Rectifying Pseudo Label Learning via Uncertainty Estimation for Domain Adaptive Semantic Segmentation (2003.03773v3)

Abstract: This paper focuses on the unsupervised domain adaptation of transferring the knowledge from the source domain to the target domain in the context of semantic segmentation. Existing approaches usually regard the pseudo label as the ground truth to fully exploit the unlabeled target-domain data. Yet the pseudo labels of the target-domain data are usually predicted by the model trained on the source domain. Thus, the generated labels inevitably contain the incorrect prediction due to the discrepancy between the training domain and the test domain, which could be transferred to the final adapted model and largely compromises the training process. To overcome the problem, this paper proposes to explicitly estimate the prediction uncertainty during training to rectify the pseudo label learning for unsupervised semantic segmentation adaptation. Given the input image, the model outputs the semantic segmentation prediction as well as the uncertainty of the prediction. Specifically, we model the uncertainty via the prediction variance and involve the uncertainty into the optimization objective. To verify the effectiveness of the proposed method, we evaluate the proposed method on two prevalent synthetic-to-real semantic segmentation benchmarks, i.e., GTA5 -> Cityscapes and SYNTHIA -> Cityscapes, as well as one cross-city benchmark, i.e., Cityscapes -> Oxford RobotCar. We demonstrate through extensive experiments that the proposed approach (1) dynamically sets different confidence thresholds according to the prediction variance, (2) rectifies the learning from noisy pseudo labels, and (3) achieves significant improvements over the conventional pseudo label learning and yields competitive performance on all three benchmarks.

Overview of "Rectifying Pseudo Label Learning via Uncertainty Estimation for Domain Adaptive Semantic Segmentation"
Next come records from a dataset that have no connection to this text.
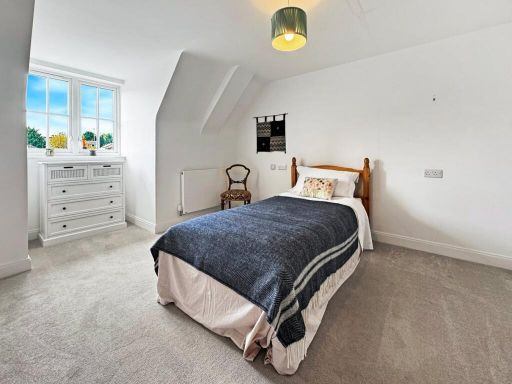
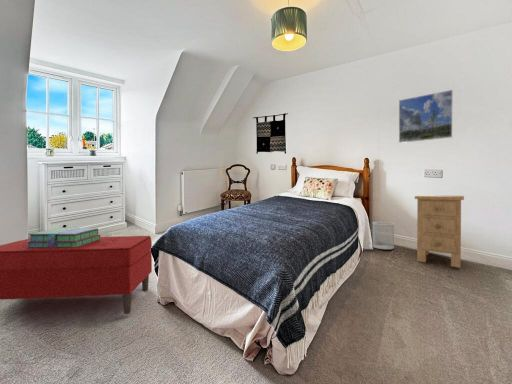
+ nightstand [414,194,465,269]
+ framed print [398,89,454,144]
+ bench [0,235,153,315]
+ wastebasket [371,221,395,250]
+ stack of books [27,227,101,248]
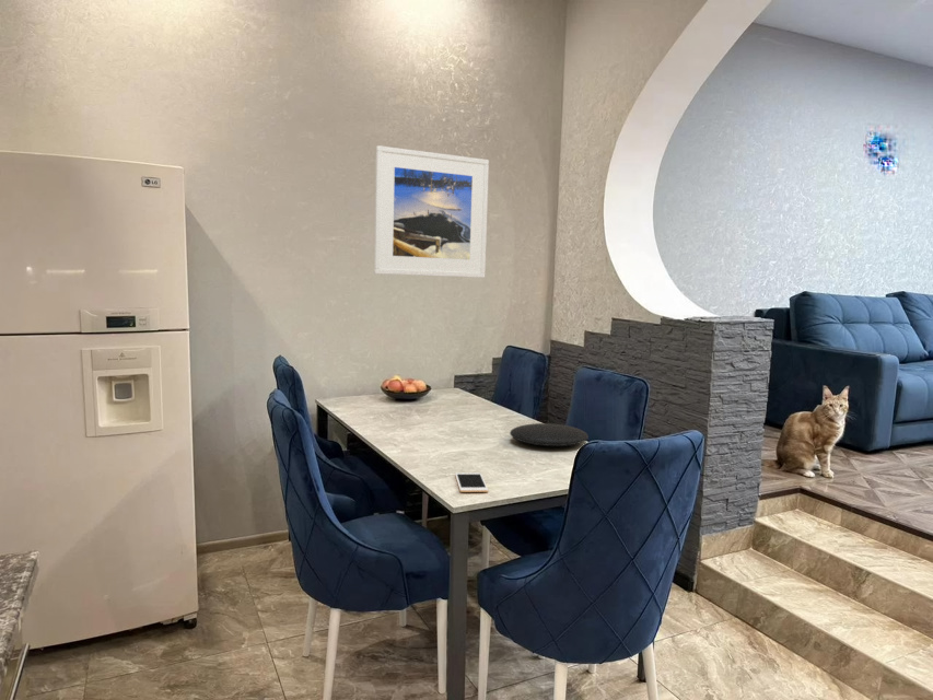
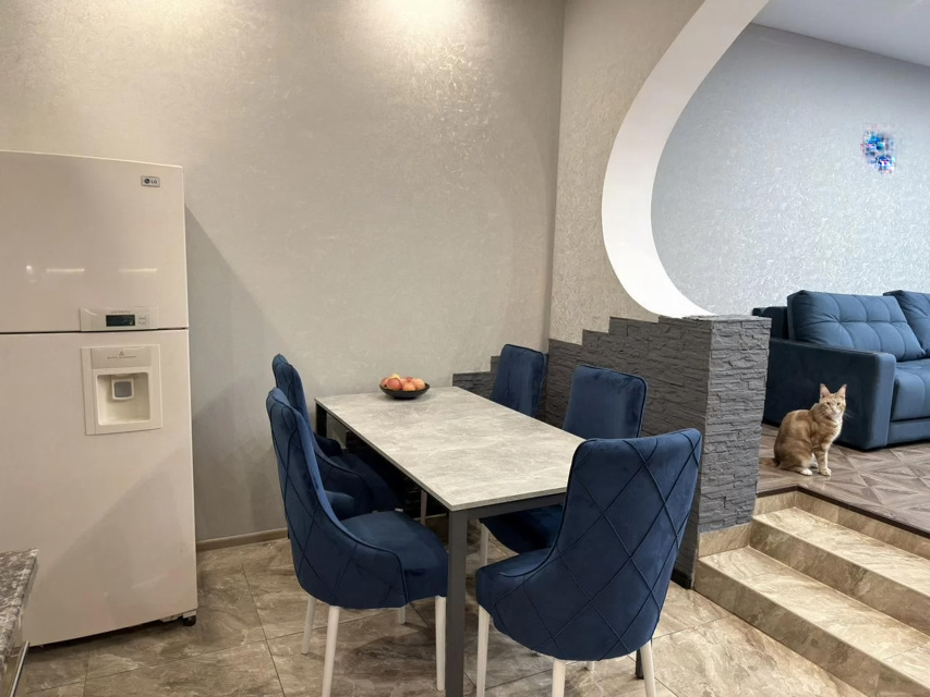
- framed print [373,144,490,279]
- plate [509,422,590,447]
- cell phone [454,471,489,493]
This paper addresses the notable challenge in unsupervised domain adaptation for semantic segmentation, focusing on the construction of robust models capable of transferring knowledge from a labeled source domain to an unlabeled target domain. The core problem tackled is the inherent noise in pseudo labels generated by models trained on disparate domain distributions, which can significantly degrade final model performance.

Methodology

The authors propose a novel method to improve pseudo label learning by estimating prediction uncertainty. The main idea is to use prediction variance to model uncertainty during training, which in turn refines pseudo label learning. This approach involves:

1. Prediction Variance: The notion of uncertainty is derived from the variance in predictions between a primary and an auxiliary classifier. The auxiliary classifier, which shares a similar structure with the primary one, leverages intermediate layer activations to provide an alternative prediction pathway.
2. Variance Regularization: The authors introduce a variance regularization that dynamically sets confidence thresholds based on prediction variance, which helps in mitigating the adverse effects of noisy pseudo labels. This allows the training to adaptively ignore uncertain pseudo labels and focus on learning from those with higher confidence.
3. Optimization Objective: Incorporating variance into the cross-entropy loss, the adjusted learning objective ensures coherent training by rectifying the influence of noise, without needing extra parameters or complex modules.

Experimental Evaluation

The method was evaluated on three segmentation benchmarks: GTA5 to Cityscapes, SYNTHIA to Cityscapes, and Cityscapes to Oxford RobotCar. Key findings include:

• Improved Performance: The proposed approach achieved superior or competitive performance compared to several baseline and state-of-the-art methods across all benchmarks, showing marked improvements in mean Intersection over Union (mIoU).
• Scalability: The method demonstrated robustness against variations in pseudo label quality, effectively handling noise by leveraging uncertainty without pre-defined thresholds.
• Visualization of Uncertainty: The variance estimation not only enhanced training but provided meaningful visual insights into prediction confidence levels, which could be valuable for further improvements in model interpretability.

Implications and Future Directions

The paper's method underscores the utility of uncertainty estimation in enhancing the robustness of domain-adaptive models. Its success suggests several theoretical and practical implications:

• Refinement of Domain Adaptation Techniques: This method could influence future strategies in domain adaptation, particularly in how models manage and rectify label noise.
• Application to Other Tasks: While focused on semantic segmentation, the underlying principles may benefit related domains such as medical imaging, where annotation noise is prevalent.
• Broader Adoption of Variance-based Learning: The effectiveness of variance regularization may encourage further research into its application in other machine learning paradigms.

The authors suggest further exploration into utilizing uncertainty estimation for related tasks, indicating that this paper lays foundational work for more refined modeling in complex, real-world applications.